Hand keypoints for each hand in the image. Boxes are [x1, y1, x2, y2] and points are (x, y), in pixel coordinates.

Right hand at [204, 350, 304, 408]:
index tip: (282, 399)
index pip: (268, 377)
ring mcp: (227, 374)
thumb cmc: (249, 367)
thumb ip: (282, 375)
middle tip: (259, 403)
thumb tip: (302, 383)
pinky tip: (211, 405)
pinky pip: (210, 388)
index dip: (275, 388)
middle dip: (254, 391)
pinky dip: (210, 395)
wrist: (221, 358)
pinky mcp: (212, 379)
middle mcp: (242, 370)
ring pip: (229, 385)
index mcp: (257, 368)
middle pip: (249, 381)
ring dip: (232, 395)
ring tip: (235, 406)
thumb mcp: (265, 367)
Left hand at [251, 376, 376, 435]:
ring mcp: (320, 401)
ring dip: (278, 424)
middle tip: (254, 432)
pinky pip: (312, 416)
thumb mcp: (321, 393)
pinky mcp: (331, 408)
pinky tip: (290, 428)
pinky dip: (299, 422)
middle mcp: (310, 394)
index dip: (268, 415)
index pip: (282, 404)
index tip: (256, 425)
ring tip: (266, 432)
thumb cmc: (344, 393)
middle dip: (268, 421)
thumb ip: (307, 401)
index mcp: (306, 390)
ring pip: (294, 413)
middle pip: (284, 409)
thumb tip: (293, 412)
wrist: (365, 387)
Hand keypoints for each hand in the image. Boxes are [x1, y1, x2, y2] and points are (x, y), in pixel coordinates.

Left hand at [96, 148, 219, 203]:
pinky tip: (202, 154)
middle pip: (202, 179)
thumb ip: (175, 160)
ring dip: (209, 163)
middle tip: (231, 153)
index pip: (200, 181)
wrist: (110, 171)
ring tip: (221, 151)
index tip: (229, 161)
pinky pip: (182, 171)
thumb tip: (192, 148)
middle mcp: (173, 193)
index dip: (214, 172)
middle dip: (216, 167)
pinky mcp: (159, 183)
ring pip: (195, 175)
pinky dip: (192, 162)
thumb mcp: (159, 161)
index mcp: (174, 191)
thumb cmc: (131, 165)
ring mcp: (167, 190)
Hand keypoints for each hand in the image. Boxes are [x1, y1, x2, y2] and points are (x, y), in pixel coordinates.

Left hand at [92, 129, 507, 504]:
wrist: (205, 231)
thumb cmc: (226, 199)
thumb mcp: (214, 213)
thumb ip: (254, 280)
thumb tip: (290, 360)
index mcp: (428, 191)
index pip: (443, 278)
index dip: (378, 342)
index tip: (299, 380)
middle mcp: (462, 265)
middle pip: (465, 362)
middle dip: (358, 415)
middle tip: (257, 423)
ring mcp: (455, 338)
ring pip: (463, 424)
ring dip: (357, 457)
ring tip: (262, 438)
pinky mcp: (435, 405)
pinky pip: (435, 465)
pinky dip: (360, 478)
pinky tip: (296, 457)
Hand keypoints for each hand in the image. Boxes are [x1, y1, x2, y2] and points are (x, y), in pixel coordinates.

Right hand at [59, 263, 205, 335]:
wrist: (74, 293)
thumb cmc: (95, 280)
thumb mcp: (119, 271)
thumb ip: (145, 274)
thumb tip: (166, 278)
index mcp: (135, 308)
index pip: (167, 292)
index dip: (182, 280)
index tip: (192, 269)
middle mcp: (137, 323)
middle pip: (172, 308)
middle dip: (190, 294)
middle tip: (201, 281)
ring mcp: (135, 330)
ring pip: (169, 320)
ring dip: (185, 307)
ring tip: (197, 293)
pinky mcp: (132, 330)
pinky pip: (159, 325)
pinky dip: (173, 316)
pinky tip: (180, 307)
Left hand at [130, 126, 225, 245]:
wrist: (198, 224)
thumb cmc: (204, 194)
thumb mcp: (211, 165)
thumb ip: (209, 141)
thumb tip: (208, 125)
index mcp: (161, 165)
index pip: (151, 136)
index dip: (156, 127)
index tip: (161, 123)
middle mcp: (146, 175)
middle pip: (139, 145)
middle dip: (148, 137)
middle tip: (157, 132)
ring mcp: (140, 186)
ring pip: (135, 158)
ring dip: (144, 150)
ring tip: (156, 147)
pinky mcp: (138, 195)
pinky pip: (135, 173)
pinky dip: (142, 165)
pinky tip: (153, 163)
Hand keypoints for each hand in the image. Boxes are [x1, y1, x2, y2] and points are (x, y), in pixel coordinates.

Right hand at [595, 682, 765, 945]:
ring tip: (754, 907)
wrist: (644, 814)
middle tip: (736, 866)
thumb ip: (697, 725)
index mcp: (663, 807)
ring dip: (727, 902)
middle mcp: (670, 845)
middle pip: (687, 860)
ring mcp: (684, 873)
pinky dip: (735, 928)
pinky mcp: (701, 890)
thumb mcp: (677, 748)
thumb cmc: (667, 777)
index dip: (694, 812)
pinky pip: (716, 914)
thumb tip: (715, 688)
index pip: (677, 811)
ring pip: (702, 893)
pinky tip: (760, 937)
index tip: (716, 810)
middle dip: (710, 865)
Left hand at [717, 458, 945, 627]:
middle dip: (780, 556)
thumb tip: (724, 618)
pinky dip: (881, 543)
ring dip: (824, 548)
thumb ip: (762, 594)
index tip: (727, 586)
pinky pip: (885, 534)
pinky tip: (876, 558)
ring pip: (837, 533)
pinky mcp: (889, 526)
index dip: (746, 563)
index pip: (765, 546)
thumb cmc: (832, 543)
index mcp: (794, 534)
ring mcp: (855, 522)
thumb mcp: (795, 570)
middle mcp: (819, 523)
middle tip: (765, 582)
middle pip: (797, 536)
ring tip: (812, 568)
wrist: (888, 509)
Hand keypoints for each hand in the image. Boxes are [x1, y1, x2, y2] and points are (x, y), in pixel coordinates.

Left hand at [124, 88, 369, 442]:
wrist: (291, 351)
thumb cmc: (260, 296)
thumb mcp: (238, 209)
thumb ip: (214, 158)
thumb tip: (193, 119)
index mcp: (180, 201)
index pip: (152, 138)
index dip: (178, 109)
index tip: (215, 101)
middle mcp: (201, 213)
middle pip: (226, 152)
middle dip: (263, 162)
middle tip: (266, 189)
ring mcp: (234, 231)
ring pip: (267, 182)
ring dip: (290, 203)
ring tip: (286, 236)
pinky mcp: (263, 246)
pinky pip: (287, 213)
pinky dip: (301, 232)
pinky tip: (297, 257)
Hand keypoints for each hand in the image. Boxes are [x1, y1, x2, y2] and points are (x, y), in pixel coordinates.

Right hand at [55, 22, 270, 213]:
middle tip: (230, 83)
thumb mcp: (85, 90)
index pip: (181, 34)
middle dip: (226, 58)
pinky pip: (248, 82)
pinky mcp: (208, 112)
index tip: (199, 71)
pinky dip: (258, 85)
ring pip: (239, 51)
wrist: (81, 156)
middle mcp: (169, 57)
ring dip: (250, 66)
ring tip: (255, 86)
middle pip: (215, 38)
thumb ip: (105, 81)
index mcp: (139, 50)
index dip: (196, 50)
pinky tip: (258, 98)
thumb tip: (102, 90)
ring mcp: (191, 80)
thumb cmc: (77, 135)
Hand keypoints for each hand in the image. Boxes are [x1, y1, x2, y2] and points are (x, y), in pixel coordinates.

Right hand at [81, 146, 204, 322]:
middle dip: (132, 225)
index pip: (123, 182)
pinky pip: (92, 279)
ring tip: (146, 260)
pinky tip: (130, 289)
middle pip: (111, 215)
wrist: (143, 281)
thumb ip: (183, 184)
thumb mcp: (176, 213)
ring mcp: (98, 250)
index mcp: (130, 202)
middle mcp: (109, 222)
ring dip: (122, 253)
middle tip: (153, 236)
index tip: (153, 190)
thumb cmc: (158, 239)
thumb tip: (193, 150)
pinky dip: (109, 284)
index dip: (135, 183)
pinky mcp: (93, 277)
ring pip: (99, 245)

Assignment: Above this instruction are the records; retype exactly the lines from the one containing "ring dip: (232, 395)" up to and including the one containing "ring mcp: (455, 338)".

Reply to the exercise:
ring dip: (232, 395)
ring tip: (235, 406)
thumb mcp: (265, 367)
Left hand at [251, 376, 376, 435]:
ring mcp: (320, 401)
ring dip: (278, 424)
middle tip: (254, 432)
pinky pip: (312, 416)
thumb mcp: (321, 393)
pinky mcp: (331, 408)
pinky tip: (290, 428)
pinky dip: (299, 422)
middle mcp: (310, 394)
index dip: (268, 415)
index pip: (282, 404)
index tip: (256, 425)
ring tip: (266, 432)
thumb cmc: (344, 393)
middle dip: (268, 421)
thumb ip: (307, 401)
index mcp: (306, 390)
ring pip: (294, 413)
middle pip: (284, 409)
thumb tip: (293, 412)
wrist: (365, 387)
Hand keypoints for each hand in the image. Boxes are [x1, y1, x2, y2] and points are (x, y), in pixel coordinates.

Left hand at [96, 148, 219, 203]:
pinky tip: (202, 154)
middle pip: (202, 179)
thumb ip: (175, 160)
ring dip: (209, 163)
middle tip: (231, 153)
index pip: (200, 181)
wrist: (110, 171)
ring tip: (221, 151)
index tip: (229, 161)
pinky pip: (182, 171)
thumb tip: (192, 148)
middle mcp: (173, 193)
index dip: (214, 172)
middle dip: (216, 167)
pinky mcp: (159, 183)
ring pip: (195, 175)
pinky dip: (192, 162)
thumb mcp: (159, 161)
index mcp: (174, 191)
thumb cmc: (131, 165)
ring mcp: (167, 190)
Hand keypoints for each hand in the image. Boxes are [x1, y1, x2, y2] and points are (x, y), in pixel coordinates.

Left hand at [92, 129, 507, 504]:
wrist: (205, 231)
thumb cmc: (226, 199)
thumb mcp: (214, 213)
thumb ip: (254, 280)
thumb tip: (290, 360)
index mcp: (428, 191)
index pip: (443, 278)
index dip: (378, 342)
index tip: (299, 380)
middle mcp: (462, 265)
middle pip: (465, 362)
middle dip: (358, 415)
middle tip: (257, 423)
ring mcp: (455, 338)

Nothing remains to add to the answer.